It has been established that one of the biggest drivers of the debt for the US economy is the staggering amount of student loans that have continued to grow exponentially in recent years. Over the past decade or so, students in colleges and universities amassed huge amounts of loan debt that contributed to the federal budget deficit.
There are quite a few reasons why student loan debts in the US have kept climbing and have nearly ballooned out of proportion. There is no gainsaying the fact that the universities and colleges themselves contributed enormously to the debts owed by the students. These institutions use financial aid as a ‘bait’ to attract students who eventually apply for and are awarded far more funds than they actually need for their educational expenses.
After getting the awards and shortly before the start of classes, some students make a deliberate and tactical withdrawal from all classes. These students end up not using the loan for the purpose it was originally intended.
Unfortunately, there is no ‘oversight’ put in place by these institutions to guide or monitor the students how they use their loans probably because they are independent adults.
What is lacking here is an inclusion of some form of financial education in the curriculum of middle or high schools. Subjects like bookkeeping or accounting should be made one of the core subjects in all middle and high schools.
When you teach young kids who are still in their impressionable age the basic principles of how to balance income and expenditure on a balance sheet, how to create a simple budget, the concept of debt, deficit, and surplus etc, they will not only imbibe the knowledge and cherish the value of being on the positive side of the equation, they will also always like to apply this knowledge of financial education in all ramifications of their adult life.

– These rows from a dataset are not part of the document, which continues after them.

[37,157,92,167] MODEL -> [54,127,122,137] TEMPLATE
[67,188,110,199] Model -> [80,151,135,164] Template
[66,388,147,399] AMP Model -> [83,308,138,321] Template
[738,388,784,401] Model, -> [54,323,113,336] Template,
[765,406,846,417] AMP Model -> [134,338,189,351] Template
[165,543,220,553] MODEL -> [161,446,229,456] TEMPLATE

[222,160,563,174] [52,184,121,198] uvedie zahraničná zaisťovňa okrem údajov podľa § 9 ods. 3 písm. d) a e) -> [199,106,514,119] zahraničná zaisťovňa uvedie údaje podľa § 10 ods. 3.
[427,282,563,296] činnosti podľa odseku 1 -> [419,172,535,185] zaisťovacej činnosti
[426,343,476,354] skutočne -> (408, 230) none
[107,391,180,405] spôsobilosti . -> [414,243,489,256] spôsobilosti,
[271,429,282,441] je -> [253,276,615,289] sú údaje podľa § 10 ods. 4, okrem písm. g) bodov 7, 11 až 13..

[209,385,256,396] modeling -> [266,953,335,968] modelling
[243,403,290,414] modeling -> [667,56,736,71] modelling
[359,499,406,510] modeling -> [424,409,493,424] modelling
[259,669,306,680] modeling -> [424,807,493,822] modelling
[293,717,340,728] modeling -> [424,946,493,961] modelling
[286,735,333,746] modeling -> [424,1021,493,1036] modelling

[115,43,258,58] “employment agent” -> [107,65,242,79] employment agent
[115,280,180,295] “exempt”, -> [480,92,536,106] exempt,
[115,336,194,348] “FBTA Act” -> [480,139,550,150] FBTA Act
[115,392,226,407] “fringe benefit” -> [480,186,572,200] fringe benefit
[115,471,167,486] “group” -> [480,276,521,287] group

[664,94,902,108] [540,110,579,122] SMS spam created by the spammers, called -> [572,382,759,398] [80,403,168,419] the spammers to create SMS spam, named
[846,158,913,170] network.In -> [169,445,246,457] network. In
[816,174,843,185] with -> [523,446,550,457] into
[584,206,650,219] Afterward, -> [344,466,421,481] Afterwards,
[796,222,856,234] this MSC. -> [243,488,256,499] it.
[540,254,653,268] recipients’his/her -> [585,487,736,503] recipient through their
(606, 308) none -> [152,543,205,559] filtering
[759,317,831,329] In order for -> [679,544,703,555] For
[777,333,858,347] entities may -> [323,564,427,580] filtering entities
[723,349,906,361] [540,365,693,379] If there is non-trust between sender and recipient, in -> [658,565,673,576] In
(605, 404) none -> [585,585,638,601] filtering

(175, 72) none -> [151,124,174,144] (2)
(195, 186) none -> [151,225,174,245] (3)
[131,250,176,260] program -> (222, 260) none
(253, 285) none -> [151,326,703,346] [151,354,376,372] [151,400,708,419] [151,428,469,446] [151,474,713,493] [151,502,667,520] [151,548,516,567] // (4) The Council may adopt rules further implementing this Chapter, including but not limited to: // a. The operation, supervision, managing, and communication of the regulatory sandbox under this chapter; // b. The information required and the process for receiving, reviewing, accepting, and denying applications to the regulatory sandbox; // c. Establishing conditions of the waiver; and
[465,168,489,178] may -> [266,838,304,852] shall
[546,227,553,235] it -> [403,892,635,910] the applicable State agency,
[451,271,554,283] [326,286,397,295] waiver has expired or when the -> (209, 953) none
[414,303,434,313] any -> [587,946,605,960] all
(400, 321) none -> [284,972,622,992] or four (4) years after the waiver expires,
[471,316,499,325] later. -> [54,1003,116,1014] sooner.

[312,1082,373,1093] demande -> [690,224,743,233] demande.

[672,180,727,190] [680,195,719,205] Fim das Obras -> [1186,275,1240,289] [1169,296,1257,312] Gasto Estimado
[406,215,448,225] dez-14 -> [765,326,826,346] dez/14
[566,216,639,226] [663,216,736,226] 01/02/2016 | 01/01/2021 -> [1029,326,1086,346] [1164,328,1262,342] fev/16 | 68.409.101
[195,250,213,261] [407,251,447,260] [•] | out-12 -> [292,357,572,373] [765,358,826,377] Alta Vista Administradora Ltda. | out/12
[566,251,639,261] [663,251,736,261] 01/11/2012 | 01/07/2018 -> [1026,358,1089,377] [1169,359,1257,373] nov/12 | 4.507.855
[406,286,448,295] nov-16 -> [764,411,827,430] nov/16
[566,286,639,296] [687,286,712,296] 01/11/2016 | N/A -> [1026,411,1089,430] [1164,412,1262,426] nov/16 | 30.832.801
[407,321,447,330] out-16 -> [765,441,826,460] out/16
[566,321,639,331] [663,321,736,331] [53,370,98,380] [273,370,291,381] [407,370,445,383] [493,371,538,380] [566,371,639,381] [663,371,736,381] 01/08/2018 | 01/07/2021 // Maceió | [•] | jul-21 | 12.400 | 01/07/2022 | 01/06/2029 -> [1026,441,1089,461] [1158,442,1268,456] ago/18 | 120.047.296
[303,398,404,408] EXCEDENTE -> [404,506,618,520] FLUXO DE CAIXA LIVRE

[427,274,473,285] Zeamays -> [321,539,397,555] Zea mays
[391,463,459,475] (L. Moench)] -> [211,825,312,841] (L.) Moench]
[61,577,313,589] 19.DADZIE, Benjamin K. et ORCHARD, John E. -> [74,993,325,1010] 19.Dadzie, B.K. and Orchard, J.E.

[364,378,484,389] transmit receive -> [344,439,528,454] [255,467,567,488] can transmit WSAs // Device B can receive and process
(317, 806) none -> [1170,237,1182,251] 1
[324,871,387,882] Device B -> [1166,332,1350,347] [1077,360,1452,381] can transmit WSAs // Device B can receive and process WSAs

In essence, what I am advocating is that bookkeeping/accounting should be made compulsory and counted as one of the core subjects. Think about it this way, a young adult who has been exposed to basic instructions in bookkeeping or accounting right from secondary school will get to college imbued with financial discipline.
When young adults in schools and colleges are thus financially disciplined, they will not abuse the financial aid system. Rather, they will view the word ‘debt’ as a scourge or an anathema to be avoided at all costs.
If and when this value is ingrained among the youth in their microcosmic school environment, the resultant effect is that the much-needed financial discipline and sanity will gradually permeate our macrocosmic society.